Menschenrechtsorganisationen bewerten das Vorgehen deutlich kritischer. Sie werfen den türkischen Behörden vor, LGBTQ+-Menschen zunehmend zu kriminalisieren. Nach ihrer Einschätzung geht es zugleich darum, politischen Aktivismus zu unterbinden. Damit steht der Vorwurf im Raum, dass die Kampagne nicht allein gesellschaftspolitischen Zielen dient, sondern auch gegen organisierte oder öffentlich auftretende Vertreter der queeren Community gerichtet sein könnte.
Die Regierung stellt ihre Maßnahmen dagegen als Beitrag zum Schutz der Familie dar. Weitere Einzelheiten zu den konkreten Schritten, zu ihrem Umfang oder zu möglichen Betroffenen liegen in den vorliegenden Informationen nicht vor. Unklar ist daher auch, welche staatlichen Stellen an dem Vorgehen beteiligt sind und in welcher Form die Kampagne umgesetzt wird.

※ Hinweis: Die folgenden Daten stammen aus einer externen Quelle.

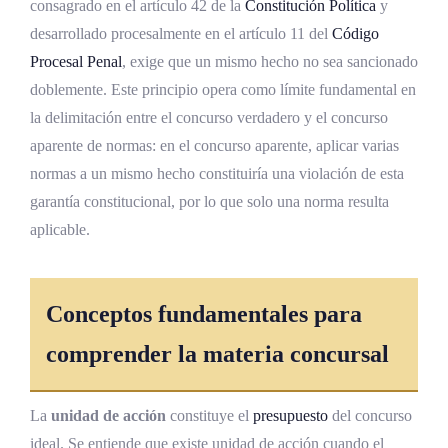
Diferencia fundamental entre el concurso
consagrado en el artículo 42 de la
Constitución Política
y
aparente y el concurso ideal
desarrollado procesalmente en el artículo 11 del
Código
Procesal Penal
, exige que un mismo hecho no sea sancionado
Consecuencias prácticas para la
doblemente. Este principio opera como límite fundamental en
determinación de la pena
la delimitación entre el concurso verdadero y el concurso
Penalidad del concurso ideal, del concurso
aparente de normas: en el concurso aparente, aplicar varias
material y del delito continuado
normas a un mismo hecho constituiría una violación de esta
garantía constitucional, por lo que solo una norma resulta
Penalidad del concurso ideal
aplicable.
Regla de absorción agravada del artículo
75
Determinación del delito más grave
Conceptos fundamentales para
Facultad de aumento y sus límites
comprender la materia concursal
Penalidad del concurso material
Sistema de acumulación jurídica del
La
unidad de acción
constituye el
presupuesto
del concurso
artículo 76
ideal. Se entiende que existe unidad de acción cuando el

Das Vorgehen verschärft den Konflikt zwischen der türkischen Regierung und Menschenrechtsorganisationen. Während die Behörden den Schutz familiärer Strukturen in den Mittelpunkt stellen, sehen die Organisationen darin eine Einschränkung der Rechte queerer Menschen. Besonders umstritten ist der Vorwurf, dass neben der sexuellen und geschlechtlichen Identität auch politisches Engagement ins Visier genommen werden soll.
Die Entwicklung betrifft die LGBTQ+-Community in der Türkei landesweit. Konkrete Angaben zu Festnahmen, Ermittlungen, Verboten oder anderen Maßnahmen wurden in den vorliegenden Informationen nicht gemacht. Ebenso liegen keine Angaben darüber vor, wie die betroffenen Menschen oder ihre Organisationen auf die Kampagne reagieren.
Menschenrechtsorganisationen fordern nach der vorliegenden Darstellung, die Kriminalisierung queerer Menschen zu beenden und politischen Aktivismus nicht zu unterbinden. Die türkische Regierung hält dem ihre Begründung entgegen, mit dem Vorgehen Familien schützen zu wollen. Eine unabhängige Bewertung des Umfangs und der konkreten Folgen der Kampagne ist auf Grundlage der bislang bekannten Angaben nicht möglich.